Drained from one of the biggest tests of this coronavirus-abbreviated basketball season, Keith Taylor took a big gulp of air.

Chester High needed five quarters, including the overtime to oust Crestwood, 58-52, in the quarterfinal round of the PIAA Class 5A playoffs Friday at Ninth and Barclay.

The Clippers’ coach poured every last drop of himself into the state quarterfinal victory over the District 2 champion, a game in which his team rallied from an almost insurmountable six-point deficit with less than 30 seconds remaining in regulation to force the extra session.

Great game?

“Definitely, to watch,” Taylor said. “But coaching that, man, that’s definitely heart attack material. They gave us everything they had.”

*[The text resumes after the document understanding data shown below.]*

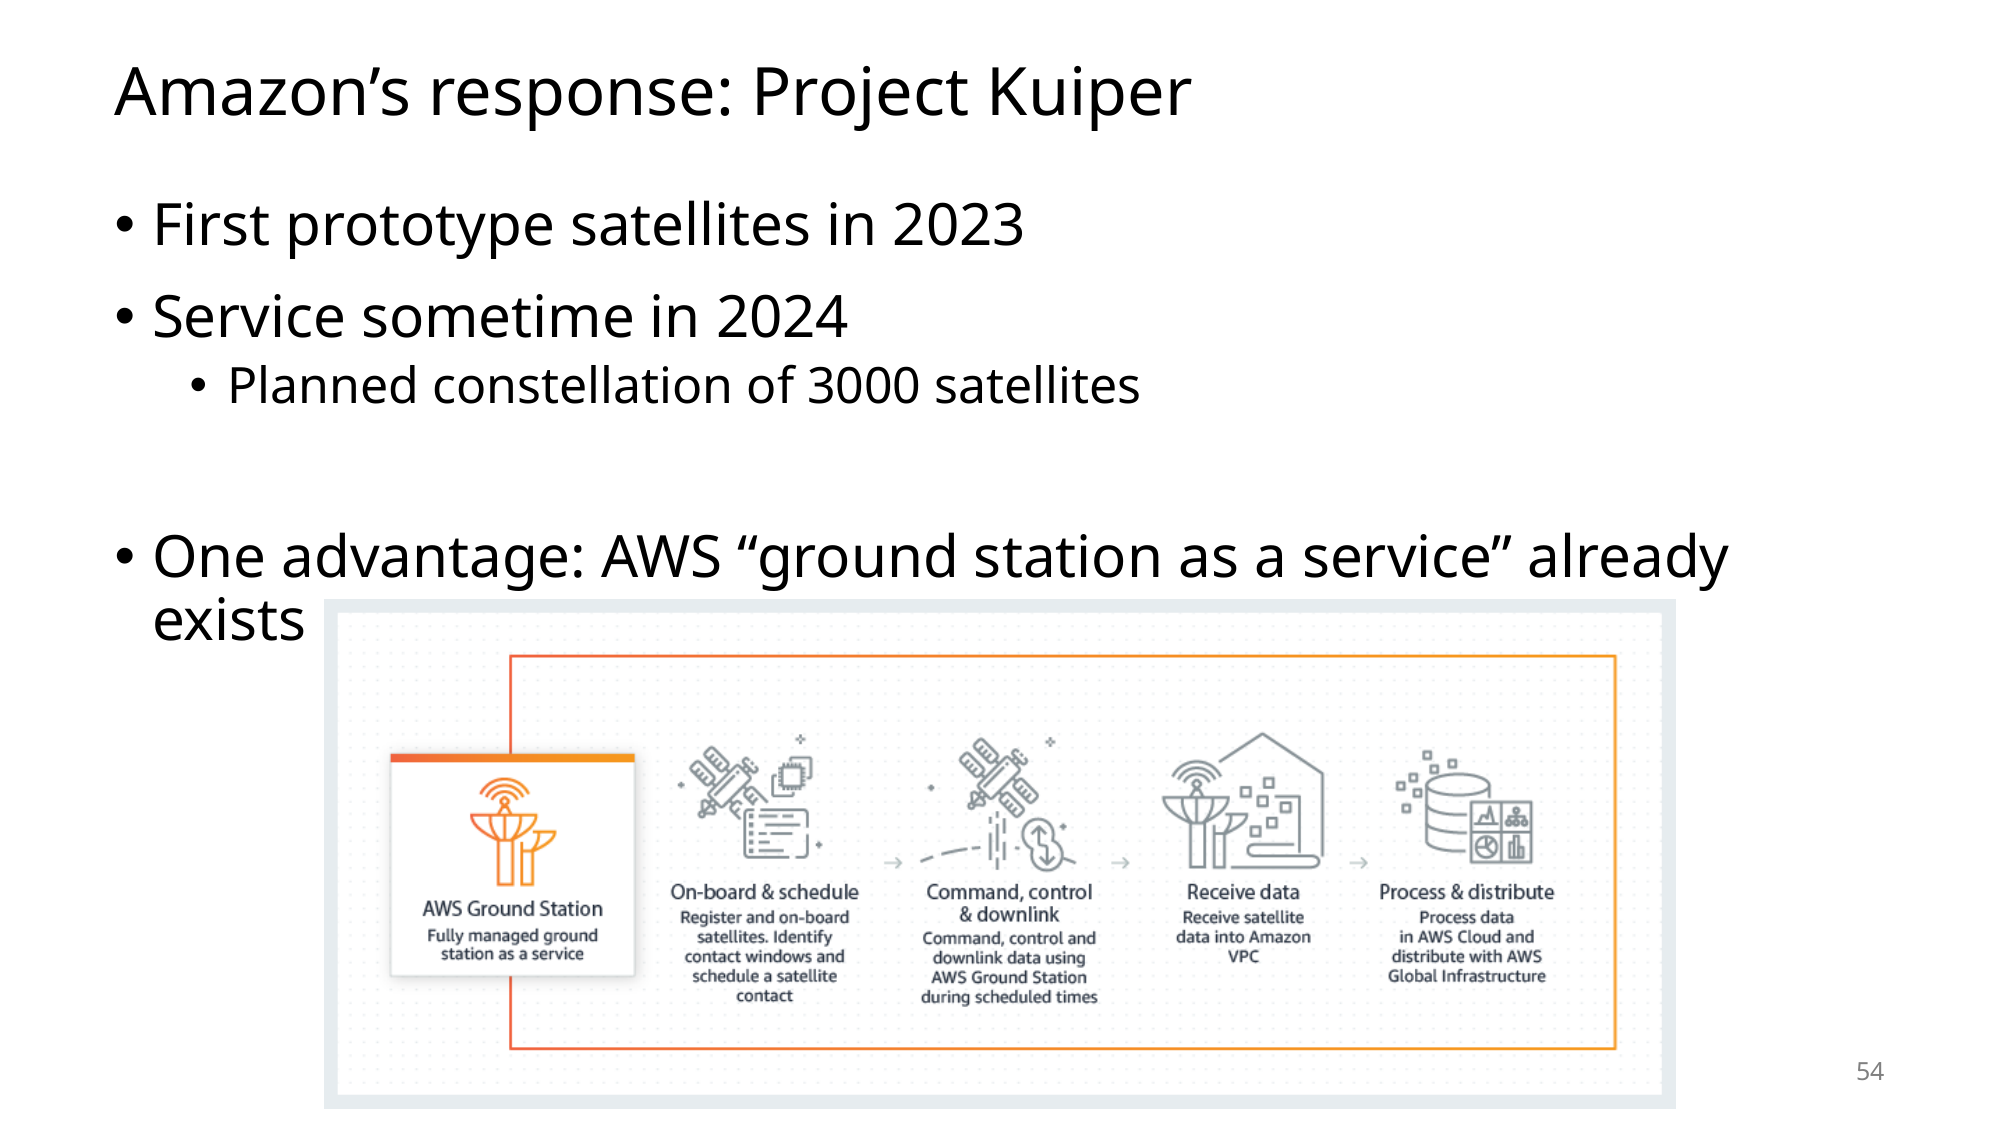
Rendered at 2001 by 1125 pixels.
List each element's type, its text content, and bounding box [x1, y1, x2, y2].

slide_number 54 [1749, 1042, 1900, 1103]
picture [324, 599, 1676, 1109]
title Amazon’s response: Project Kuiper [99, 37, 1900, 150]
list First prototype satellites in 2023 Service sometime in 2024 Planned constellation of 3000 satellites One advantage: AWS “ground station as a service” already exists [99, 187, 1900, 1013]
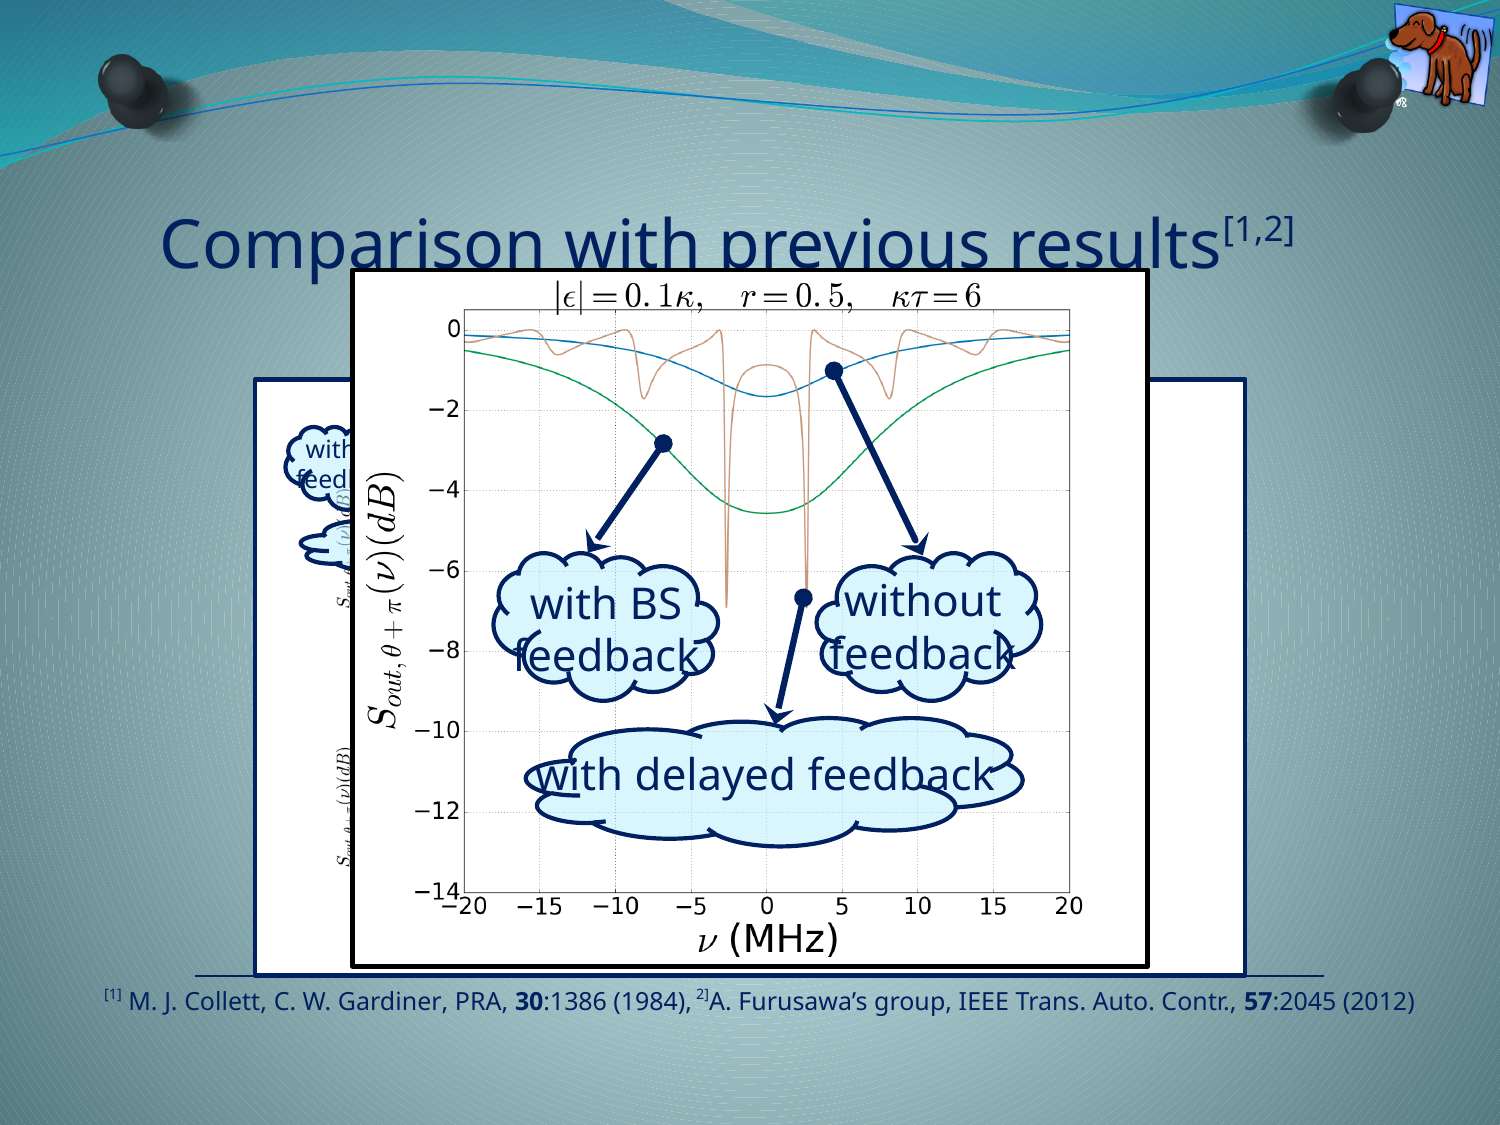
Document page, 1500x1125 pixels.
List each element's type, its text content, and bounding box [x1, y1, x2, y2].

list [257, 381, 348, 974]
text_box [354, 271, 1146, 966]
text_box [833, 370, 924, 556]
picture [97, 54, 207, 142]
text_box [587, 443, 664, 553]
text_box [1] M. J. Collett, C. W. Gardiner, PRA, 30:1386 (1984), 2]A. Furusawa’s group, IEEE Trans. Auto. Contr., 57:2045 (2012) [89, 977, 1430, 1024]
picture [1293, 0, 1500, 146]
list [1151, 381, 1243, 974]
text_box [774, 597, 804, 725]
title Comparison with previous results[1,2] [159, 125, 1341, 283]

The only team standing between the Clippers (14-1) and the school’s 19th trip to a state final is District 12 rep Archbishop Ryan, a 68-50 winner over Bangor in the other quarterfinal game in the East.

The Raiders (10-5) have momentum after losses earlier this season to Archbishop Carroll (70-58), Roman Catholic (70-58), and twice versus Archbishop Wood (71-66, 77-47).

Taylor didn’t need the scouting report in hand to state the obvious about the state semifinal showdown Monday night at the Clip Joint (7 p.m.).